A man first accused three years ago of bilking the city out of millions of dollars was expected to return to court this week.
Danny Ray Wooten is accused of embezzling $6.4 million over 11 years from the city’s Underground Utilities Program while he worked as a management analyst in the Public Works Department.
“It’s infuriating,” said Mayor Terry Tornek of delays in Wooten’s legal proceedings. “I keep putting it on my calendar and it’s not happening.”
Wooten, Tyrone Collins and Melody Jenkins face a total of 60 charges, including embezzlement, conflict of interest and grand theft. If convicted, Wooten faces 28 years in prison. Collins and Jenkins each face 18 years behind bars.
Wooten allegedly gave $2 million to Collins, owner of Collins Electric in Altadena. Jenkins, a former temporary employee with the city, allegedly received $2 million. Wooten also donated additional $2 million to a church in Pomona where he served as senior pastor, according to prosecutors.
According to an audit of that program, Wooten would submit invoices for small amounts to administrators with the Public Works Department for approval, but city employees did not maintain the proper chain of custody after signing the invoices. Instead of taking custody of the invoices, they allowed Wooten to keep them. With the required signatures already in place, Wooten would then allegedly add new pages to the invoices, claim different work had been performed, and place extra digits in front of the first number, increasing the dollar amounts on invoices.
The three, who are currently free on bail, were arrested on Dec. 30, 2014. The scandal shocked local residents and officials who were preparing for Tournament of Roses festivities.
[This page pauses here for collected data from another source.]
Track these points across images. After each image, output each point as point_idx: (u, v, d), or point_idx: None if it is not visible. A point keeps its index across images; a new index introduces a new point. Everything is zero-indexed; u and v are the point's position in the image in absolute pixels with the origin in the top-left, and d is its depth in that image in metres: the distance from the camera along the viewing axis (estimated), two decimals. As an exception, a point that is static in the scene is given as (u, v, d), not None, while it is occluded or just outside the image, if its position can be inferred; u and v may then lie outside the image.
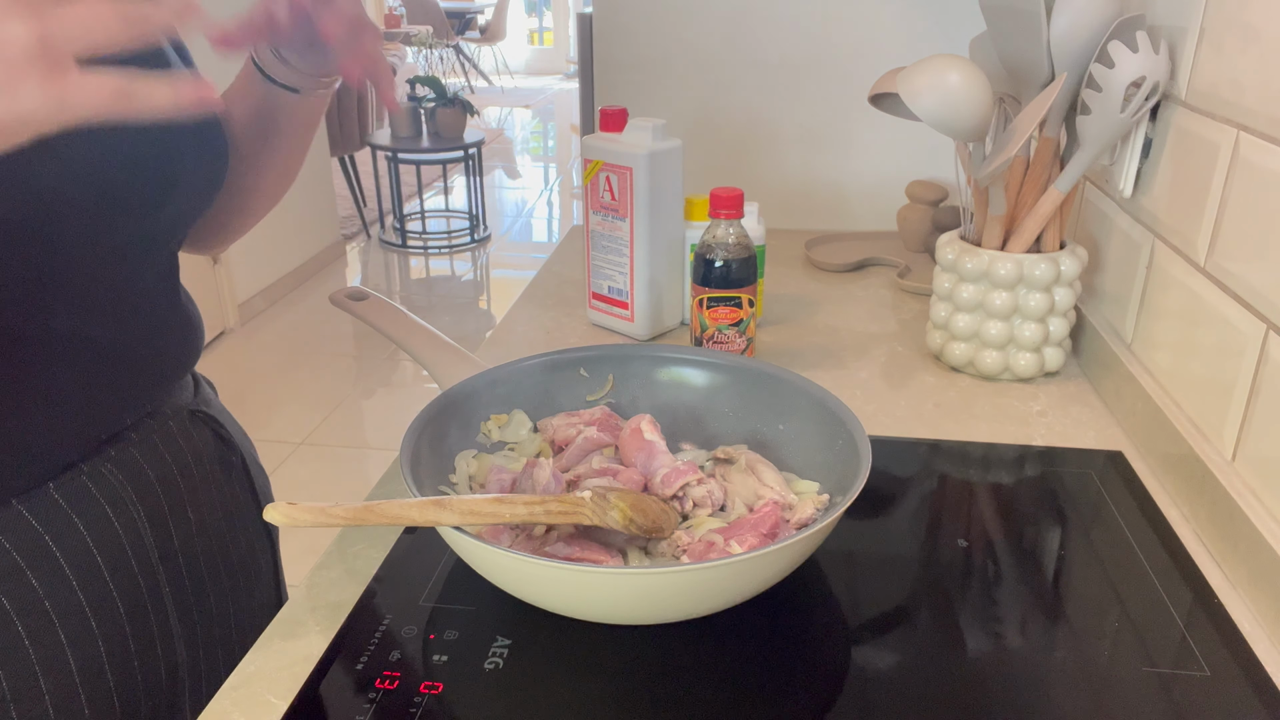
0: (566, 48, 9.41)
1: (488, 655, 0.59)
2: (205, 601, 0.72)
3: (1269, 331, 0.68)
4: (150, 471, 0.67)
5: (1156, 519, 0.74)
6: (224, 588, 0.75)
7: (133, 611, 0.65)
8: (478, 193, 4.56)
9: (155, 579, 0.67)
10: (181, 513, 0.70)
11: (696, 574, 0.56)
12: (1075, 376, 1.00)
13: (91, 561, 0.62)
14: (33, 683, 0.59)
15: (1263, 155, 0.70)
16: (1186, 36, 0.83)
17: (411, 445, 0.66)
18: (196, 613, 0.71)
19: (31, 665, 0.59)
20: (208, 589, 0.73)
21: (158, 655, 0.67)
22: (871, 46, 1.41)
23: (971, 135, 0.88)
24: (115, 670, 0.64)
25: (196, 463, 0.72)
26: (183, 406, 0.73)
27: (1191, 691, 0.57)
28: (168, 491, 0.68)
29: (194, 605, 0.71)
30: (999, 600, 0.65)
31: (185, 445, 0.71)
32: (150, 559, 0.66)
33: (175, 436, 0.70)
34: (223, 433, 0.77)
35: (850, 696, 0.57)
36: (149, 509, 0.66)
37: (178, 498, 0.69)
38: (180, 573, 0.70)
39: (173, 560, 0.69)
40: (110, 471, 0.64)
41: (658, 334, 1.09)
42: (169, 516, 0.68)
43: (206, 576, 0.73)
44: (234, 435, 0.79)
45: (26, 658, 0.59)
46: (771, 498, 0.69)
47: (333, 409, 2.97)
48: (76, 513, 0.62)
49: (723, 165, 1.51)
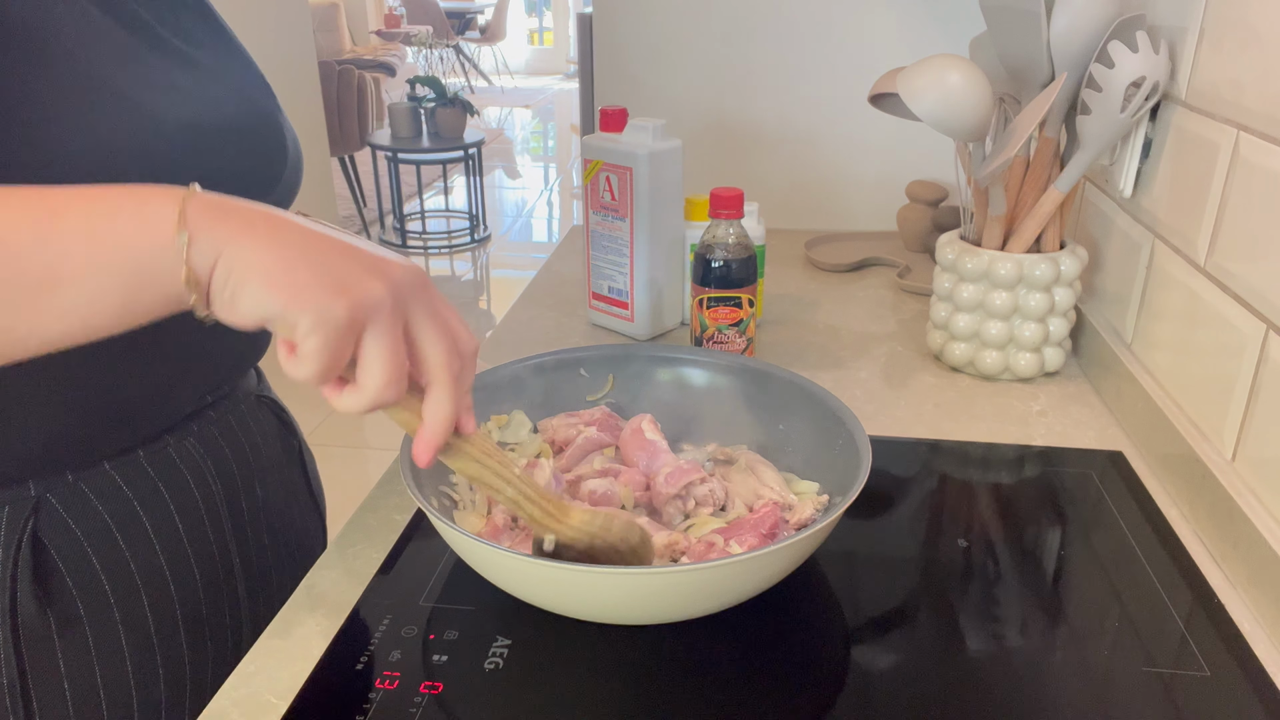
0: (566, 48, 9.41)
1: (488, 655, 0.59)
2: (268, 576, 0.76)
3: (1269, 331, 0.68)
4: (226, 448, 0.71)
5: (1156, 519, 0.74)
6: (284, 563, 0.78)
7: (207, 579, 0.69)
8: (478, 193, 4.56)
9: (228, 550, 0.70)
10: (251, 489, 0.73)
11: (696, 574, 0.56)
12: (1075, 376, 1.00)
13: (173, 528, 0.66)
14: (115, 643, 0.62)
15: (1263, 155, 0.70)
16: (1186, 36, 0.83)
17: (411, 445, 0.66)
18: (260, 585, 0.74)
19: (115, 624, 0.62)
20: (270, 564, 0.76)
21: (226, 624, 0.70)
22: (871, 46, 1.41)
23: (971, 135, 0.88)
24: (188, 634, 0.67)
25: (264, 443, 0.76)
26: (250, 391, 0.77)
27: (1191, 691, 0.57)
28: (240, 468, 0.72)
29: (258, 578, 0.74)
30: (999, 600, 0.65)
31: (255, 427, 0.75)
32: (224, 530, 0.70)
33: (246, 418, 0.74)
34: (285, 417, 0.82)
35: (850, 696, 0.57)
36: (224, 483, 0.70)
37: (248, 475, 0.73)
38: (249, 546, 0.73)
39: (243, 533, 0.72)
40: (193, 445, 0.68)
41: (658, 334, 1.09)
42: (241, 492, 0.72)
43: (270, 552, 0.76)
44: (293, 421, 0.84)
45: (111, 617, 0.62)
46: (771, 498, 0.69)
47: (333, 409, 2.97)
48: (163, 481, 0.65)
49: (723, 165, 1.51)
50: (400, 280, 0.44)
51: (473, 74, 8.72)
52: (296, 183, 0.71)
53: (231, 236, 0.41)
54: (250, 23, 3.08)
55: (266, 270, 0.41)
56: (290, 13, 3.36)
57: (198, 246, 0.40)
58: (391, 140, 4.31)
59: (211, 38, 0.66)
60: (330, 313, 0.41)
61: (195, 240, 0.40)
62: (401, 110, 4.29)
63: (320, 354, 0.42)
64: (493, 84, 8.89)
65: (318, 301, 0.41)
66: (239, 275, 0.41)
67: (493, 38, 8.68)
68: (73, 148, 0.52)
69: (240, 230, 0.41)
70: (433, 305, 0.46)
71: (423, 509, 0.60)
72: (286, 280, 0.41)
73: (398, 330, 0.44)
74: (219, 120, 0.61)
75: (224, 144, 0.61)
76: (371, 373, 0.44)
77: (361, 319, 0.42)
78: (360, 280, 0.42)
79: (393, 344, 0.44)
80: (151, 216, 0.41)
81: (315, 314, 0.41)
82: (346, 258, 0.43)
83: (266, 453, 0.76)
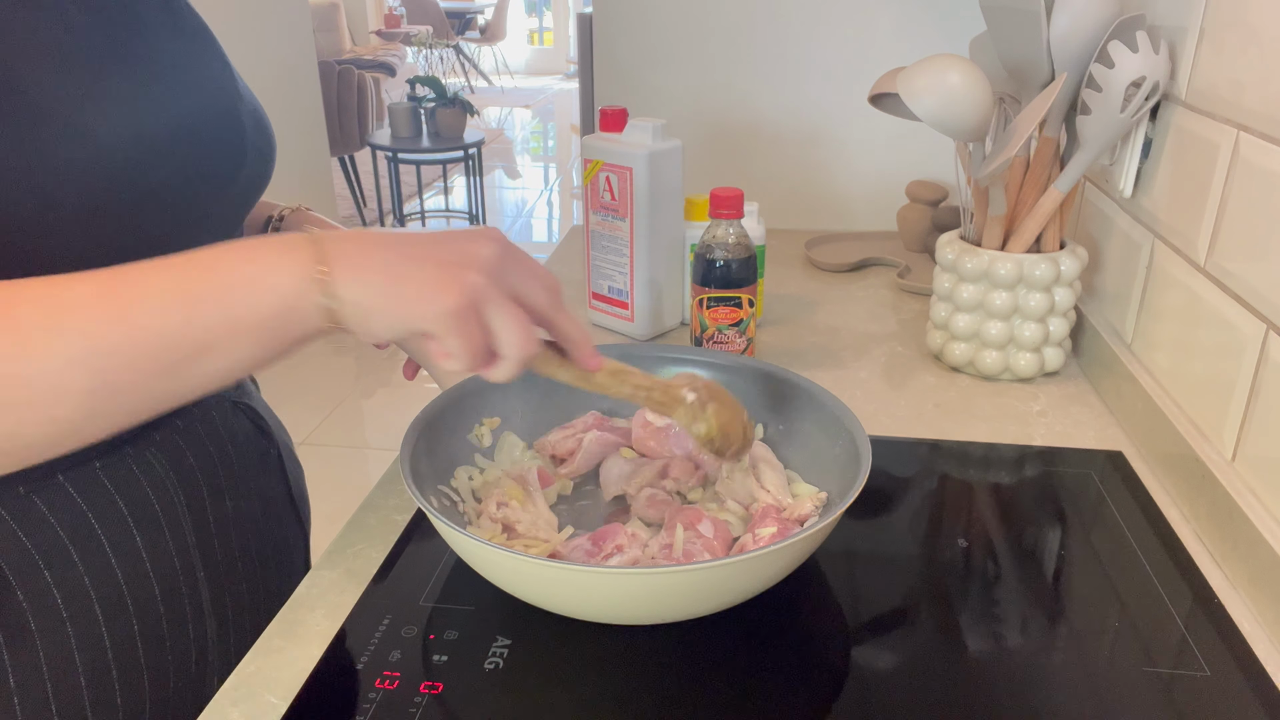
0: (566, 48, 9.41)
1: (488, 655, 0.59)
2: (238, 586, 0.74)
3: (1269, 331, 0.68)
4: (191, 458, 0.69)
5: (1156, 519, 0.74)
6: (256, 574, 0.76)
7: (167, 592, 0.67)
8: (478, 193, 4.56)
9: (190, 562, 0.69)
10: (219, 499, 0.71)
11: (696, 574, 0.56)
12: (1075, 376, 1.00)
13: (131, 542, 0.64)
14: (69, 657, 0.61)
15: (1263, 155, 0.70)
16: (1186, 36, 0.83)
17: (411, 445, 0.66)
18: (229, 596, 0.73)
19: (68, 640, 0.61)
20: (240, 574, 0.74)
21: (189, 635, 0.69)
22: (871, 46, 1.41)
23: (971, 135, 0.88)
24: (147, 648, 0.65)
25: (236, 452, 0.74)
26: (225, 397, 0.74)
27: (1191, 691, 0.57)
28: (207, 478, 0.70)
29: (226, 589, 0.73)
30: (999, 600, 0.65)
31: (226, 434, 0.73)
32: (186, 542, 0.68)
33: (217, 425, 0.72)
34: (261, 424, 0.79)
35: (850, 696, 0.57)
36: (188, 494, 0.68)
37: (216, 485, 0.71)
38: (215, 557, 0.71)
39: (208, 544, 0.70)
40: (154, 455, 0.66)
41: (658, 334, 1.09)
42: (207, 502, 0.70)
43: (240, 562, 0.74)
44: (272, 427, 0.81)
45: (64, 633, 0.61)
46: (767, 500, 0.69)
47: (333, 409, 2.97)
48: (119, 493, 0.63)
49: (723, 165, 1.51)
50: (488, 258, 0.51)
51: (473, 74, 8.72)
52: (265, 173, 0.69)
53: (346, 279, 0.48)
54: (250, 23, 3.08)
55: (381, 298, 0.49)
56: (290, 13, 3.36)
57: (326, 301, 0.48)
58: (391, 140, 4.32)
59: (168, 21, 0.63)
60: (447, 313, 0.49)
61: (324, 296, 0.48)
62: (401, 110, 4.29)
63: (461, 347, 0.50)
64: (493, 84, 8.89)
65: (435, 309, 0.49)
66: (364, 310, 0.48)
67: (493, 38, 8.69)
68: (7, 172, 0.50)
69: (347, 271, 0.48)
70: (518, 264, 0.53)
71: (423, 509, 0.60)
72: (397, 301, 0.49)
73: (507, 300, 0.51)
74: (166, 124, 0.59)
75: (171, 148, 0.59)
76: (508, 342, 0.51)
77: (475, 305, 0.49)
78: (458, 275, 0.49)
79: (511, 311, 0.51)
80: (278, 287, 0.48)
81: (437, 321, 0.49)
82: (439, 260, 0.50)
83: (240, 462, 0.74)
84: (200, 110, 0.63)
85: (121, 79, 0.57)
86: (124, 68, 0.58)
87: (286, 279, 0.48)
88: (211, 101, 0.64)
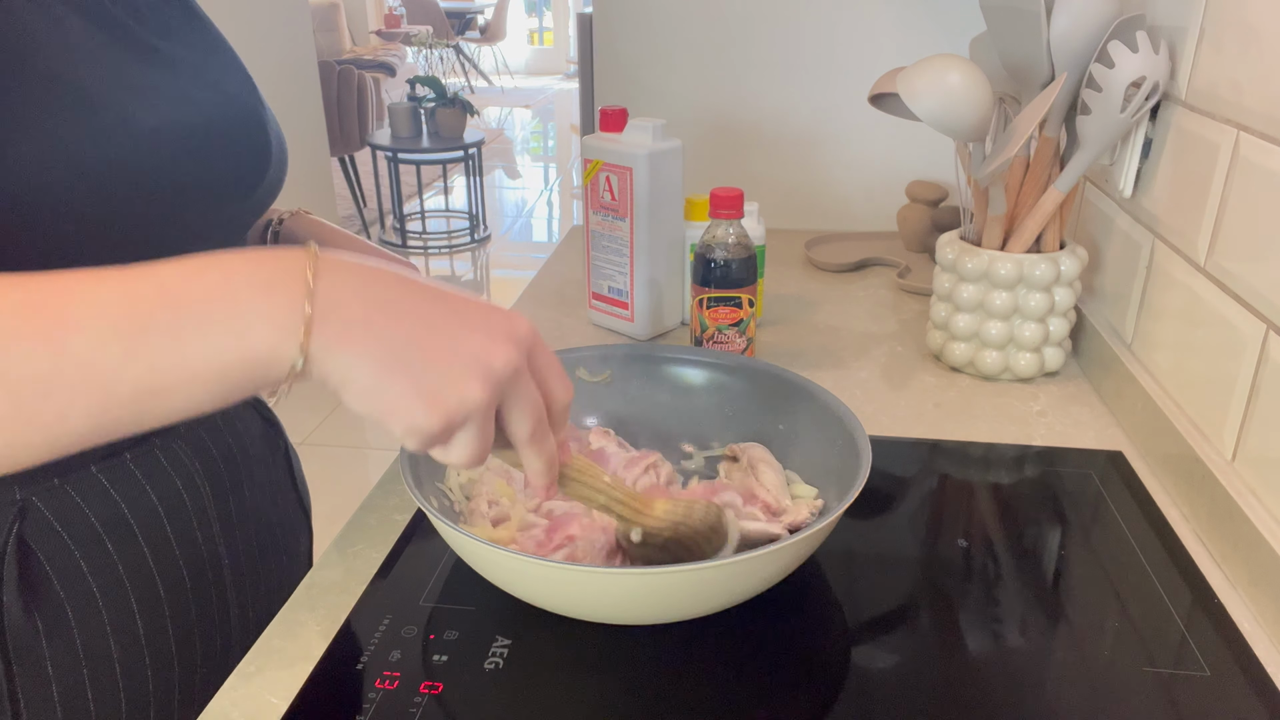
0: (566, 48, 9.41)
1: (488, 655, 0.59)
2: (257, 576, 0.75)
3: (1269, 331, 0.68)
4: (214, 450, 0.70)
5: (1156, 519, 0.74)
6: (271, 565, 0.78)
7: (195, 581, 0.68)
8: (478, 193, 4.56)
9: (216, 551, 0.70)
10: (239, 490, 0.73)
11: (696, 574, 0.56)
12: (1075, 376, 1.00)
13: (161, 531, 0.65)
14: (104, 645, 0.62)
15: (1263, 155, 0.70)
16: (1186, 36, 0.83)
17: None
18: (250, 586, 0.74)
19: (104, 627, 0.62)
20: (258, 565, 0.76)
21: (215, 624, 0.70)
22: (871, 46, 1.41)
23: (971, 135, 0.88)
24: (177, 636, 0.67)
25: (250, 444, 0.76)
26: None
27: (1191, 691, 0.57)
28: (228, 469, 0.72)
29: (248, 579, 0.74)
30: (999, 600, 0.65)
31: (241, 427, 0.75)
32: (213, 531, 0.70)
33: (233, 419, 0.74)
34: (269, 417, 0.81)
35: (850, 696, 0.57)
36: (213, 485, 0.70)
37: (235, 475, 0.73)
38: (237, 547, 0.72)
39: (231, 534, 0.72)
40: (180, 447, 0.67)
41: (658, 334, 1.09)
42: (229, 493, 0.72)
43: (258, 552, 0.76)
44: (278, 420, 0.83)
45: (99, 619, 0.62)
46: (765, 499, 0.69)
47: (333, 409, 2.97)
48: (150, 484, 0.65)
49: (723, 165, 1.51)
50: (501, 369, 0.44)
51: (473, 74, 8.72)
52: (281, 179, 0.70)
53: (332, 345, 0.40)
54: (250, 23, 3.08)
55: (363, 386, 0.41)
56: (290, 13, 3.36)
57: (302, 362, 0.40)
58: (391, 140, 4.32)
59: (192, 33, 0.65)
60: (421, 433, 0.43)
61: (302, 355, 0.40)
62: (401, 110, 4.29)
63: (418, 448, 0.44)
64: (493, 84, 8.88)
65: (412, 424, 0.42)
66: (341, 383, 0.41)
67: (493, 38, 8.69)
68: (41, 160, 0.51)
69: (337, 337, 0.41)
70: (539, 366, 0.47)
71: (423, 509, 0.60)
72: (379, 397, 0.42)
73: (490, 422, 0.45)
74: (197, 120, 0.60)
75: (203, 145, 0.60)
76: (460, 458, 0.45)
77: (456, 428, 0.43)
78: (457, 387, 0.42)
79: (484, 434, 0.45)
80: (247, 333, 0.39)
81: (408, 435, 0.43)
82: (449, 356, 0.43)
83: (253, 453, 0.76)
84: (231, 114, 0.64)
85: (155, 73, 0.59)
86: (156, 63, 0.60)
87: (261, 326, 0.39)
88: (240, 107, 0.66)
City Manager Michael Beck fired Finance Director Andrew Green and Public Works Director Siobahn Foster in the wake of the scandal. However, many local residents blamed Beck and called for his removal. Beck left the city for a job at UCLA in 2016.
Four unnamed city workers were also placed on suspension in relation to the embezzlement scandal.
About $5.8 million has been recovered through an insurance settlement.
“Our controls are much more rigid now,” said City Manager Steve Mermell. “It would be a whole lot harder to defraud the city now.”